Start of Records for the task
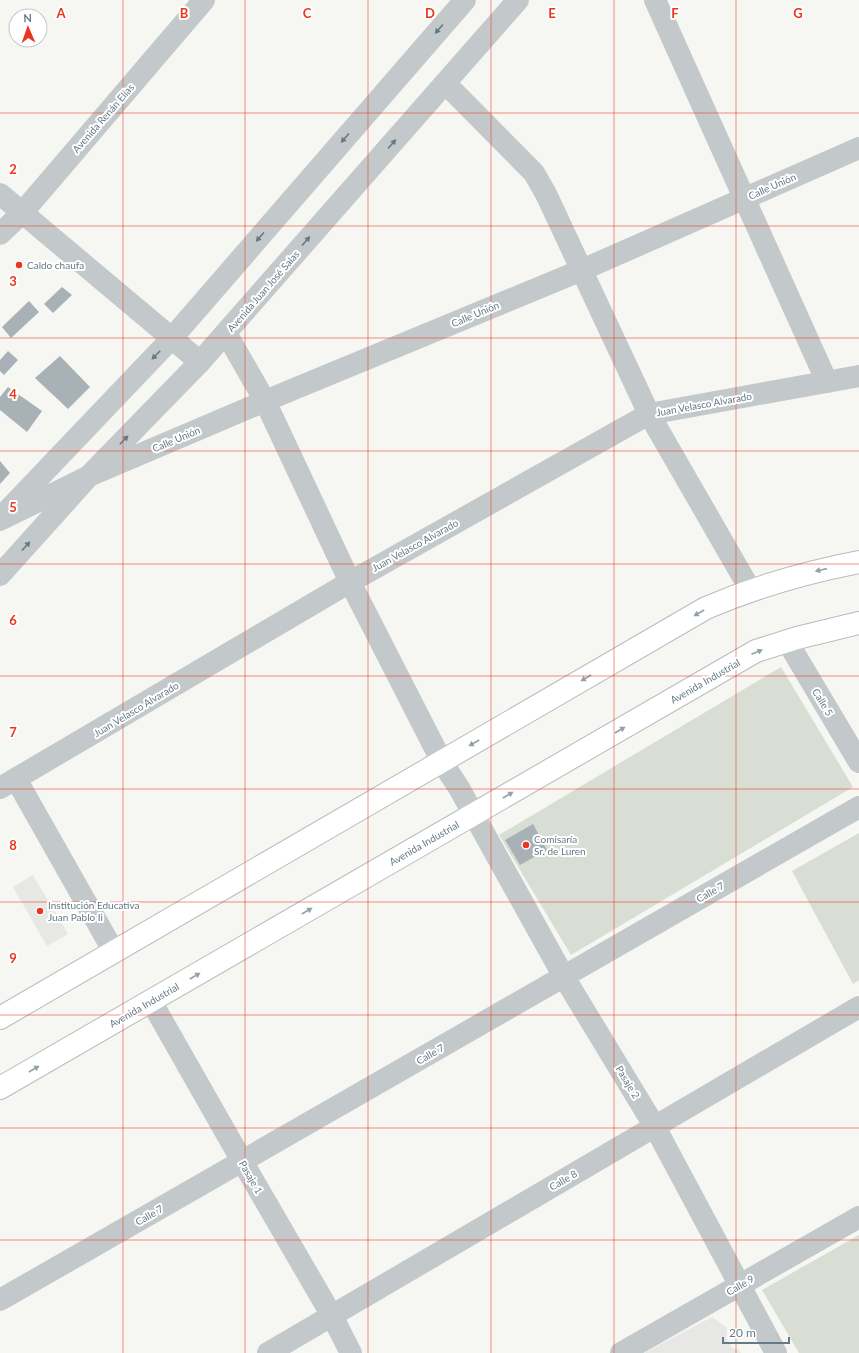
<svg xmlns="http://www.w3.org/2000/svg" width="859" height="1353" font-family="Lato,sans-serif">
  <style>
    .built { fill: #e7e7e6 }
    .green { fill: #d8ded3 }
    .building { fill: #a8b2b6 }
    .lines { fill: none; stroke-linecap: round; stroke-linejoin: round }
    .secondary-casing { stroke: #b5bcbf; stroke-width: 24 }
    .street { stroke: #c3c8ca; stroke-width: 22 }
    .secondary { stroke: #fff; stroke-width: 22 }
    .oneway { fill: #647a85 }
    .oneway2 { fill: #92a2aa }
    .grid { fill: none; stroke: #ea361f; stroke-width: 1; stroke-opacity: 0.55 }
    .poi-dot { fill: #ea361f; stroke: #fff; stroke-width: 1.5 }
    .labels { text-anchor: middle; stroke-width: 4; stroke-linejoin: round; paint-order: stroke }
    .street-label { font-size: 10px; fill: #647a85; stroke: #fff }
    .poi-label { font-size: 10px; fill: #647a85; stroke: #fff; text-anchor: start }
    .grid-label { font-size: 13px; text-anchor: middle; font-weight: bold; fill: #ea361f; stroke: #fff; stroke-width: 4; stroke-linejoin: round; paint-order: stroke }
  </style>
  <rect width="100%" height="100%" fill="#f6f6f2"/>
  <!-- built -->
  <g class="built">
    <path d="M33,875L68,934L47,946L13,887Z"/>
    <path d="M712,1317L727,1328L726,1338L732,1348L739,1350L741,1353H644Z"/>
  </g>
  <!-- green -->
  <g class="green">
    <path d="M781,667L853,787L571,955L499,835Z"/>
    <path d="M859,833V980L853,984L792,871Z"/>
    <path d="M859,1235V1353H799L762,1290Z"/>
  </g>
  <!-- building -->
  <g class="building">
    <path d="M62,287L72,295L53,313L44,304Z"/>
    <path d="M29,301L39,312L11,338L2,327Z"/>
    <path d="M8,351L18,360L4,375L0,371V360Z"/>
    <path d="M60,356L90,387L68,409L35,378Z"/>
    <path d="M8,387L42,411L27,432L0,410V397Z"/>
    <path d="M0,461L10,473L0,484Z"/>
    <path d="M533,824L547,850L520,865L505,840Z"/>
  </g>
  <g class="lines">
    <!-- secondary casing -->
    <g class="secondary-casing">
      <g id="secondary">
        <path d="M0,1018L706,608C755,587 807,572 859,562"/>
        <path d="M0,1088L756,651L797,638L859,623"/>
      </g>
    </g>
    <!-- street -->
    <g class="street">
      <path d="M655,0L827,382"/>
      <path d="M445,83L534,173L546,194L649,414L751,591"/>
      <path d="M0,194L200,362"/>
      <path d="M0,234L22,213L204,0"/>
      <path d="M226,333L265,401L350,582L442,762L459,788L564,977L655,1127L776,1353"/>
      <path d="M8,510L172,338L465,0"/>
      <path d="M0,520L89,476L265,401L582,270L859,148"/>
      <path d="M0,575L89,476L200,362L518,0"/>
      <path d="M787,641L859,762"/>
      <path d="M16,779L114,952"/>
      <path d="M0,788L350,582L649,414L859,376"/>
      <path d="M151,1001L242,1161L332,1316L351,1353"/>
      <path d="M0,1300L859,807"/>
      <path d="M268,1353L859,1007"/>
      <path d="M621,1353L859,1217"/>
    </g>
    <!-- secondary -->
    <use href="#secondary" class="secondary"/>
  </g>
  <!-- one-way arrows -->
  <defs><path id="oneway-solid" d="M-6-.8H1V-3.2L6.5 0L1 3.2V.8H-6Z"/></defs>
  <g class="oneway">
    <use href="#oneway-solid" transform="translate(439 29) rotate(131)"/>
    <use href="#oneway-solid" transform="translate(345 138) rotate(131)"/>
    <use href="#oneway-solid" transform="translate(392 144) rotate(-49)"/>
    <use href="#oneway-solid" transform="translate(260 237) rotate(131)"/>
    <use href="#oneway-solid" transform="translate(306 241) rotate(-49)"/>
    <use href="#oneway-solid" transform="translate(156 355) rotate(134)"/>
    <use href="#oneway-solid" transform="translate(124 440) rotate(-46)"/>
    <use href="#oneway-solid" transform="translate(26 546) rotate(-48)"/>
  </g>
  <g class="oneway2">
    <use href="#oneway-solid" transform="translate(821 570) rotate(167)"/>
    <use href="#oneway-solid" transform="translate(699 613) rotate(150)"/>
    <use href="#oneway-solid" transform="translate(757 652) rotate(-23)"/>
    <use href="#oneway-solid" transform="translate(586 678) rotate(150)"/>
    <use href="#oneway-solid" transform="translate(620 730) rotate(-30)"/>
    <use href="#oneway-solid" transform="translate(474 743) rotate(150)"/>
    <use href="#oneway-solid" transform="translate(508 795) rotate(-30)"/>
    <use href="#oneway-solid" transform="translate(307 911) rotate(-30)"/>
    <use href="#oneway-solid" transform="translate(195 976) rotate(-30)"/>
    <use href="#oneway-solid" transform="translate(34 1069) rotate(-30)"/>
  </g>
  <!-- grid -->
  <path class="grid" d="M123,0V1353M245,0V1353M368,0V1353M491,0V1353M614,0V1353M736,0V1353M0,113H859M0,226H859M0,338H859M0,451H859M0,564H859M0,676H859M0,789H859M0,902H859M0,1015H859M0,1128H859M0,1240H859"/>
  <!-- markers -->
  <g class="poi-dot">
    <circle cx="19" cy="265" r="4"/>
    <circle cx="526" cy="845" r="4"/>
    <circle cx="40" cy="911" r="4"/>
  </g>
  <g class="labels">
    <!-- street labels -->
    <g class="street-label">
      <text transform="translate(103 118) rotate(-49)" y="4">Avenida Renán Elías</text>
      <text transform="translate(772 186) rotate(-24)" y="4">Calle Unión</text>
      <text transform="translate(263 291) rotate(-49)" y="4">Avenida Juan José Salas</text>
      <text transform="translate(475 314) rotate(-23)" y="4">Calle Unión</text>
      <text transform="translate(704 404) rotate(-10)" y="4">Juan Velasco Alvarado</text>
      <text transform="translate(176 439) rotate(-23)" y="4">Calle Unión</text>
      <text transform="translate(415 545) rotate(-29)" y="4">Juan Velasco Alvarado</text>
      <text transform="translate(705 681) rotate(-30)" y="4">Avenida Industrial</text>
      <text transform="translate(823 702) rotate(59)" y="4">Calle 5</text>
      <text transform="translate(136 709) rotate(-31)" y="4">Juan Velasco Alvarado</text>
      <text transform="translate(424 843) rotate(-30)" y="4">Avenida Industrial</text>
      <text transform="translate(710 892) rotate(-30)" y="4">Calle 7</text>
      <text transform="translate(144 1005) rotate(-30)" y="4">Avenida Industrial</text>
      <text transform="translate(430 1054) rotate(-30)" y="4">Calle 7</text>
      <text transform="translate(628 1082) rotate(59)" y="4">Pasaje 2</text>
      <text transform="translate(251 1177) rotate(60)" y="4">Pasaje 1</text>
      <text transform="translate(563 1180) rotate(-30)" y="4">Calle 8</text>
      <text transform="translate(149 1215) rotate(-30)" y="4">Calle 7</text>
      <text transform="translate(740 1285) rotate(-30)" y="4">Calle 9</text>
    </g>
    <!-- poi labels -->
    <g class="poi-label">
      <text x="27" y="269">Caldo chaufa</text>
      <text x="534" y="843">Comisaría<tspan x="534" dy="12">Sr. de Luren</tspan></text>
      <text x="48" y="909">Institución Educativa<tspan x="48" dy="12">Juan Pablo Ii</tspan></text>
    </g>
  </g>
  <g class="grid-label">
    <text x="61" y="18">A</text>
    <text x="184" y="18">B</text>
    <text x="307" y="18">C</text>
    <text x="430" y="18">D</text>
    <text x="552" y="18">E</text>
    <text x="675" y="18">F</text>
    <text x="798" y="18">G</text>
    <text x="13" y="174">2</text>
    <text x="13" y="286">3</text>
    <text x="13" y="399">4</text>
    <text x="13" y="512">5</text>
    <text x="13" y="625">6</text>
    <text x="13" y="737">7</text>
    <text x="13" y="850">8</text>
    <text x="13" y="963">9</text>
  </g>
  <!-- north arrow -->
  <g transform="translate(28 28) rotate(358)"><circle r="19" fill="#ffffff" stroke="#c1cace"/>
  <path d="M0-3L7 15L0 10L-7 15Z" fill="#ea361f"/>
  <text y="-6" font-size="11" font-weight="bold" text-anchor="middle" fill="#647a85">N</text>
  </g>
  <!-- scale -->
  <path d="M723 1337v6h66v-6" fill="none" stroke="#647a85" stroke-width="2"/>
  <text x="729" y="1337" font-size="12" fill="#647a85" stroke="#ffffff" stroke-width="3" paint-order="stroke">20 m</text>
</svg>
End of Records for the task
> _Task statement_
Where a line of the data above includes the string "lines", pull it out.

> _Answer space_
    .lines { fill: none; stroke-linecap: round; stroke-linejoin: round }
  <g class="lines">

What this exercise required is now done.